The new arrival, as indicated by the pronoun, was a woman; though why one should tempt Providence by traveling on this route at this juncture, I found it hard to guess. Standing with her back to me, enveloped in a coat of sealskin with a broad collar of darker fur, well gloved, smartly shod, crowned by a fur hat with a gold cockade, she made a delightful picture as she rummaged in a bag which reposed upon a steamer-chair, and which, thus opened, revealed a profusion of gold mountings, bottles and brushes, hand-chased and initialed in an opulent way.
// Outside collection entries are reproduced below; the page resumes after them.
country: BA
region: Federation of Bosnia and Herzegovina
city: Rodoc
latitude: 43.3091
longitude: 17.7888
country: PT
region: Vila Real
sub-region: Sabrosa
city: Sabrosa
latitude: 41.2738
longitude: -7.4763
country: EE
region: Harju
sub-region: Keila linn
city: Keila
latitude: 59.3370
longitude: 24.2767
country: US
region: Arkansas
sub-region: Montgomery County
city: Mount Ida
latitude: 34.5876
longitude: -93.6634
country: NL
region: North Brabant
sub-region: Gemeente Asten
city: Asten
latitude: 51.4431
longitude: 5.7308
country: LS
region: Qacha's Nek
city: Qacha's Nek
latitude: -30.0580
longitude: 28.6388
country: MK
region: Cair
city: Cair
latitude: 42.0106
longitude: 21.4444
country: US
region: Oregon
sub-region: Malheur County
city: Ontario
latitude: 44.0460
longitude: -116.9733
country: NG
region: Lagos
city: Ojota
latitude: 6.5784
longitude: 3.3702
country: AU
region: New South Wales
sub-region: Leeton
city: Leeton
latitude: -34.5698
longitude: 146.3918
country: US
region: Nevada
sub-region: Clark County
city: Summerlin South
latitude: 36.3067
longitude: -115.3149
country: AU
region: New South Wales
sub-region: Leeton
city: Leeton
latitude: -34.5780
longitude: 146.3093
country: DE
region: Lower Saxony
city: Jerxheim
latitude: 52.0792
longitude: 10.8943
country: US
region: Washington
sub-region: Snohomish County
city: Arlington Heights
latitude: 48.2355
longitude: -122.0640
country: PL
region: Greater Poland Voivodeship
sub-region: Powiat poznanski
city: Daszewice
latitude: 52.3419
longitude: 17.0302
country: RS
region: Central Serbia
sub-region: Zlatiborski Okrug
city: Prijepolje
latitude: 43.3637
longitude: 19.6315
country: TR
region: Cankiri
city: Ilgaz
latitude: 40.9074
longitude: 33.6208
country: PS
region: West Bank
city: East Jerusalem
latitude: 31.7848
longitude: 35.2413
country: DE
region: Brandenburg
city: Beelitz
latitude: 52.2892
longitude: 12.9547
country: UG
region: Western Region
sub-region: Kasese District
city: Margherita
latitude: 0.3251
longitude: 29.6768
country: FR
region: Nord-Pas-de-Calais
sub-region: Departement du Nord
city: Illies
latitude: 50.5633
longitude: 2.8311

There was a haunting familiarity about her. She teased my memory as I strolled up the deck. Then, snapping the bag shut, she turned and straightened, and I recognized the girl to whose door my thief-chase had led me at the St. Ives.
It seemed rather a coincidence my meeting her again.
“I shouldn’t mind talking to you on this trip,” I reflected, mollified. “The mischief of it is you’ll notice me about as much as you notice the ship’s stokers. You’re not the sort to scrape acquaintance, or else I miss my shot!”
I did not miss it. So much was instantly proved. As I passed her, on the mere chance that she might elect to acknowledge our encounter, I let my gaze impersonally meet hers. She started slightly. Evidently she remembered. But she turned toward the nearest door without a bow.
The dark, too-well-groomed man was emerging as she advanced. Instead of moving back, he blocked her path, looking—was it appraisingly, expectantly?—into her eyes. There was a pause while she waited rather haughtily for passage; then he effaced himself, and she disappeared.
Striking a match viciously, I lit a cigarette and strolled forward. Either the fellow had fancied that he knew her or he had behaved in a confoundedly impertinent way. The latter hypothesis seemed, on the whole, the more likely, and I felt a lively desire to drop him over the rail.
“But I don’t know what a girl of your looks expects, I’m sure,” I grumbled, “setting off on your travels with no chaperon and no companion and no maid! Where are your father and mother? Where are your brothers? Where’s the old friend of the family who dined with you last night? If chaps who have no right to walk the same earth with you get insolent, who is going to teach them their place, and who is going to take care of you if a U-boat pops out of the sea? Oh, well, never mind. It isn’t any of my business. But just the same if you need my services, I think I’ll tackle the job.”
Time was passing; night had fallen. Consulting my watch, I found that it was seven o’clock. I had been aboard more than two hours. An afternoon sailing, quotha! At this rate we would be lucky if we got off by dawn.
The dinner gong, a welcome diversion, summoned us below to lights and warmth. At one table the young Italian entertained his relatives, and at another the captain, a short, swart-faced, taciturn being, had grouped his officers and various officials of the steamship company at a farewell feast. The little sharp-faced passenger was throned elsewhere in lonely splendor, but when I selected a fourth table, he jumped up, crossed over and installed himself as my vis-a-vis. Passing me the salt, which I did not require, he supplied with it some personal data of which I felt no greater need. His name was McGuntrie, he announced; he was sales agent for the famous Phillipson Rifles and was being dispatched to secure a gigantic contract on the other side.